SAN FRANCISCO (CBS SF) -- A work crew has uncovered a long-lost tombstone buried deep beneath a home's underground garage in San Francisco's Laurel Heights neighborhood.

The Lowe's Electrical crew was ripping up the floor of the garage to put in new power lines when their work grounded to a halt as they thought they had hit a large rock.

"We thought it was maybe a rock, but oh, it has a letter on it and we realize it's marble and not regular rock," said worker Jashua Rivera. "So I uncovered a little bit and there was some writing and realized it was a tombstone and got creeped out a little bit."

It not the first time a work crew has made such an eerie discovery. In May 2016, a crew working on a home renovation project near Lone Mountain in San Francisco uncovered the coffin of a young girl that was buried in the 1800s.

After months of intensive work, the body was identified as that of Edith Howard Cook who died in 1876 and was reburied in a local cemetery.

However, the newest discovery still has the construction crew a bit unnerved.

"Some of them (the work crew) even ran for the street," said fellow worker Daniel McCluskey of the discovery.

Frank Graziano said the tombstone was a grave marker for a man named Charlie Cooper, who came to San Francisco from Germany.

"That is a old, old tombstone," Graziano said. "I have never ran into anything like this.

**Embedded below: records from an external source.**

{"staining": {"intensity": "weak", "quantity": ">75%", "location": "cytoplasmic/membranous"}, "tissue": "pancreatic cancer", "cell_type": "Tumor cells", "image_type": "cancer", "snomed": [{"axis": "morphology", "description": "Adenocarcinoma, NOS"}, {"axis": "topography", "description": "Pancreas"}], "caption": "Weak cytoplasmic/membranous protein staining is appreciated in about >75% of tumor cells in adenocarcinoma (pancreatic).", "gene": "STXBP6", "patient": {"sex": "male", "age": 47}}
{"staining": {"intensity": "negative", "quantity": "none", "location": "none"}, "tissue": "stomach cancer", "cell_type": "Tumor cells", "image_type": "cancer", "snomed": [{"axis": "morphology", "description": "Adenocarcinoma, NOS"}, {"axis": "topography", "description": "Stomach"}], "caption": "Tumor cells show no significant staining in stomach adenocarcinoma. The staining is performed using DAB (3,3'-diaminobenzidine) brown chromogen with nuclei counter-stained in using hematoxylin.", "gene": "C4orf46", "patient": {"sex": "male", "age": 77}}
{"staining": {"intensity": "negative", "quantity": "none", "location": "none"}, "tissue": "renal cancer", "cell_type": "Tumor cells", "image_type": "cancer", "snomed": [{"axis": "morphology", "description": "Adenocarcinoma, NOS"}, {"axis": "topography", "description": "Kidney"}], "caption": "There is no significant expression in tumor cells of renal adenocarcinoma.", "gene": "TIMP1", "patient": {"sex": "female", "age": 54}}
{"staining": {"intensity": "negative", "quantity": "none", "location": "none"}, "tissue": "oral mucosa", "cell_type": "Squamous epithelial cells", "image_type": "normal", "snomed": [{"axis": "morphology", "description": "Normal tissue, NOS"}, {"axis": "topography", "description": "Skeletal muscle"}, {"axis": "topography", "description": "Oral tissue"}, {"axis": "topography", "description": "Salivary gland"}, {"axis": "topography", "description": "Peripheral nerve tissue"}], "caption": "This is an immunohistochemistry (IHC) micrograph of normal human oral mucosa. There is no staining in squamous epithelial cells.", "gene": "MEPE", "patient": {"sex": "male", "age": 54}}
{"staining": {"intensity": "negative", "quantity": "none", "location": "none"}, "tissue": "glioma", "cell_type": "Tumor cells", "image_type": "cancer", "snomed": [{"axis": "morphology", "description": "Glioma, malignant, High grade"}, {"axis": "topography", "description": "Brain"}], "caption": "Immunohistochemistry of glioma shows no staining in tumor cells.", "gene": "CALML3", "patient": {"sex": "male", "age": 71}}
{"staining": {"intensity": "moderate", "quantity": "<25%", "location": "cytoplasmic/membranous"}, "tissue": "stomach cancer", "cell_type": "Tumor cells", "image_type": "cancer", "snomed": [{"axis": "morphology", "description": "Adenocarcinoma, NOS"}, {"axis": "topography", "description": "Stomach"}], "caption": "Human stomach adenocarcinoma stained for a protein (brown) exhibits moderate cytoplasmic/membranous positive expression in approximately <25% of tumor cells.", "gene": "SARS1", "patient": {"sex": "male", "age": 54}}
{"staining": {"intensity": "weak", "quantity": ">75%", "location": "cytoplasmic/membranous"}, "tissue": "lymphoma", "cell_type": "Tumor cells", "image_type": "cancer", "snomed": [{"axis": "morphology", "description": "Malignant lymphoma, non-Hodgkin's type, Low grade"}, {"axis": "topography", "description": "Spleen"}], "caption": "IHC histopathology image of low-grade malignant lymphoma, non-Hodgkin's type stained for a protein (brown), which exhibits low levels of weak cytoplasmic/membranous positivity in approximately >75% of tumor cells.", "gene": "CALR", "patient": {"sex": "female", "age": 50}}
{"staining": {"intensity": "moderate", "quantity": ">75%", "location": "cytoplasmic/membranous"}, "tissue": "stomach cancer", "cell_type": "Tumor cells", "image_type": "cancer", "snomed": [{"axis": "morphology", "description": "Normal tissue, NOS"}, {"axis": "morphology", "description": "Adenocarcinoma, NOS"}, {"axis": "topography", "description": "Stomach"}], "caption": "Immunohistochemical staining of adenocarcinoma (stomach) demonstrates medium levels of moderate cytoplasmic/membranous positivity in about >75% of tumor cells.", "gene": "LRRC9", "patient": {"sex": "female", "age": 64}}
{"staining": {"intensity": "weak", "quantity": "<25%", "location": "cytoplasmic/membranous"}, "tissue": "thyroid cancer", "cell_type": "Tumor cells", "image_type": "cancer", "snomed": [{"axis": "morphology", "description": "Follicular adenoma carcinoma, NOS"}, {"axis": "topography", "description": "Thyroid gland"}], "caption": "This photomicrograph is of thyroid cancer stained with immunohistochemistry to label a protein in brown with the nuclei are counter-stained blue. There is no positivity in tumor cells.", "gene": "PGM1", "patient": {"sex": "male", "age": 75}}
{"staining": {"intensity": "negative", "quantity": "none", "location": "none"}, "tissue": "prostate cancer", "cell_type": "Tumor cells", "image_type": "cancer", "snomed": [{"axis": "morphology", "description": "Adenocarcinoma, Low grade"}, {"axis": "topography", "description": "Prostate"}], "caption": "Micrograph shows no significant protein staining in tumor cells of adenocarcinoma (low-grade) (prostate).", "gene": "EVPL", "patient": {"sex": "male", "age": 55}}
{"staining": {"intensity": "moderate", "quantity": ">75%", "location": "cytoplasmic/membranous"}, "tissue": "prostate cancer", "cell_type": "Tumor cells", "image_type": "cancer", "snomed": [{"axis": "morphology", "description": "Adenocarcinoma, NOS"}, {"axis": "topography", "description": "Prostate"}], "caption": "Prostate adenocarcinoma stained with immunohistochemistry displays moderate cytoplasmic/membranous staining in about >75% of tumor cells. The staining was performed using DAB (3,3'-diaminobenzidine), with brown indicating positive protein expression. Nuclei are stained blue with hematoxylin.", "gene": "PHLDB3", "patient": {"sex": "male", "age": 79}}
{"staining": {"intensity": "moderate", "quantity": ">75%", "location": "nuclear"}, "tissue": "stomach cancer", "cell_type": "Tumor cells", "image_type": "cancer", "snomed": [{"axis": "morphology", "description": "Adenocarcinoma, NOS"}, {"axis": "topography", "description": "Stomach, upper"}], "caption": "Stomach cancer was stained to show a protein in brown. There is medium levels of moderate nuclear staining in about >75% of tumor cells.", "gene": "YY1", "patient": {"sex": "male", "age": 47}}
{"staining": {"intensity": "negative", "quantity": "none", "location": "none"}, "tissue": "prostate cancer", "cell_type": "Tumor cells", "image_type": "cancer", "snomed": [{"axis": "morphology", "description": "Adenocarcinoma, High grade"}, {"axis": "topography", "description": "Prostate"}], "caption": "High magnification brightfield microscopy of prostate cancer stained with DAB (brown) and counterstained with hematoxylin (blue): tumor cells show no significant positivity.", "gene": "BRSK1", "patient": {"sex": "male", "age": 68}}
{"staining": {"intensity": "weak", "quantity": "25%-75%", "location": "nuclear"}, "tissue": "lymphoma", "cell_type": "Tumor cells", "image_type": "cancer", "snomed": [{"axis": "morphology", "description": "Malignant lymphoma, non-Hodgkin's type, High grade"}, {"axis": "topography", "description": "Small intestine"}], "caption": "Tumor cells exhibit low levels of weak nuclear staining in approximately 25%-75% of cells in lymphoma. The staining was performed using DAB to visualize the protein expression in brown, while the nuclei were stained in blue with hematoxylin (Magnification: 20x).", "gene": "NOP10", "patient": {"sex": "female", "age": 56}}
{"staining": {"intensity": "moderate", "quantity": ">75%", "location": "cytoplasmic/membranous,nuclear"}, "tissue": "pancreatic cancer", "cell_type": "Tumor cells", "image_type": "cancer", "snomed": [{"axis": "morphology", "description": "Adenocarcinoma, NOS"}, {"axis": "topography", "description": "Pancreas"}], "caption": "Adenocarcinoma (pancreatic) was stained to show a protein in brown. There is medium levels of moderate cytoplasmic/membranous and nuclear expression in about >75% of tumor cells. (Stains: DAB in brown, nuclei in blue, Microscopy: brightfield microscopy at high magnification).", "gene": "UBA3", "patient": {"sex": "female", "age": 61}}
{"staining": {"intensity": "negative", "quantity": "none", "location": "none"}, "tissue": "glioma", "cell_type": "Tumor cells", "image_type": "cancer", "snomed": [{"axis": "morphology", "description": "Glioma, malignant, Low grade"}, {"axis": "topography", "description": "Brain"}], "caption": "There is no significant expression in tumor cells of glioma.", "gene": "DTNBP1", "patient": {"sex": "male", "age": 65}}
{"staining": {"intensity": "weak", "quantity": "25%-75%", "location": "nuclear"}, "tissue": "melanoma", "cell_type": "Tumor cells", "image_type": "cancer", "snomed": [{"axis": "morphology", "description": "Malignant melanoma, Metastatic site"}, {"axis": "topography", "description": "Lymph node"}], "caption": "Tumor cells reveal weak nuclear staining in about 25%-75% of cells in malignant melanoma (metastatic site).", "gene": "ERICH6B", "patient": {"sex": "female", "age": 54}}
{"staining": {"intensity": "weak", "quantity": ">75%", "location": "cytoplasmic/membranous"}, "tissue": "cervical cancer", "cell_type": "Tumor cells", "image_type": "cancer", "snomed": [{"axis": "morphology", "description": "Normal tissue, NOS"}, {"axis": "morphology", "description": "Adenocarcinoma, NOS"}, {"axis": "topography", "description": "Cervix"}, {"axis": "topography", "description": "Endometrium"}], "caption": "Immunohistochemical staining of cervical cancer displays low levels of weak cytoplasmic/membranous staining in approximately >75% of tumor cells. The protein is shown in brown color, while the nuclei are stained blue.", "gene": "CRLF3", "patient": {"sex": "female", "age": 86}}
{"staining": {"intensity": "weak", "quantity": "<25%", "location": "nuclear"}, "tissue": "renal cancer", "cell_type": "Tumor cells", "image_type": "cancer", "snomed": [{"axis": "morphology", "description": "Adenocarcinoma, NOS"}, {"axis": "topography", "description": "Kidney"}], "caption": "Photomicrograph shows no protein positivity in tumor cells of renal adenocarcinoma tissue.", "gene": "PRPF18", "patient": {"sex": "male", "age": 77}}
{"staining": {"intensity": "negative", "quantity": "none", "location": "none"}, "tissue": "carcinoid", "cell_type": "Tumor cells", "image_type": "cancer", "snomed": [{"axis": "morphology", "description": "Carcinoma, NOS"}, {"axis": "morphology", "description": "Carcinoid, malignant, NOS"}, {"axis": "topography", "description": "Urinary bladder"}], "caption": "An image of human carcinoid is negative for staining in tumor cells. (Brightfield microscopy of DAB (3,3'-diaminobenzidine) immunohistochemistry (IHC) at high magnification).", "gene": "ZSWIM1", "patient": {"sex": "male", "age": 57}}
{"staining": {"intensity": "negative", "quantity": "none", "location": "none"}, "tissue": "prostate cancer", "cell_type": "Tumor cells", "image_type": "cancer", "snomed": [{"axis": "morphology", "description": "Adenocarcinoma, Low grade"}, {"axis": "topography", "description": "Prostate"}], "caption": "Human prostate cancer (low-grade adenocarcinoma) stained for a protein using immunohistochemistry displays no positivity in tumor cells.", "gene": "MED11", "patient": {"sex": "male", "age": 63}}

I've found old fishing gear and stuff...A whole family is on the side of this - the mother, the father and they had lost a child after 13 days."

But unlike the discovery on nearby Lone Mountain, the crew did not locate any bodies.

The area used to be home to the Laurel Heights cemetery, but as San Francisco grew the remains were relocated in cemeteries in Colma.

Some of the tombstones were not moved and used in construction projects in the neighborhood.

While there was no need to relocate remains this time, the work crew would like to find where Charles Cooper and his family was reburied and place the tombstone there.

"We can bring some kind of peace to whoever was here, because I'm sure they didn't want their tombstone thrown over and just buried," said Graziano. "I wouldn't want mine."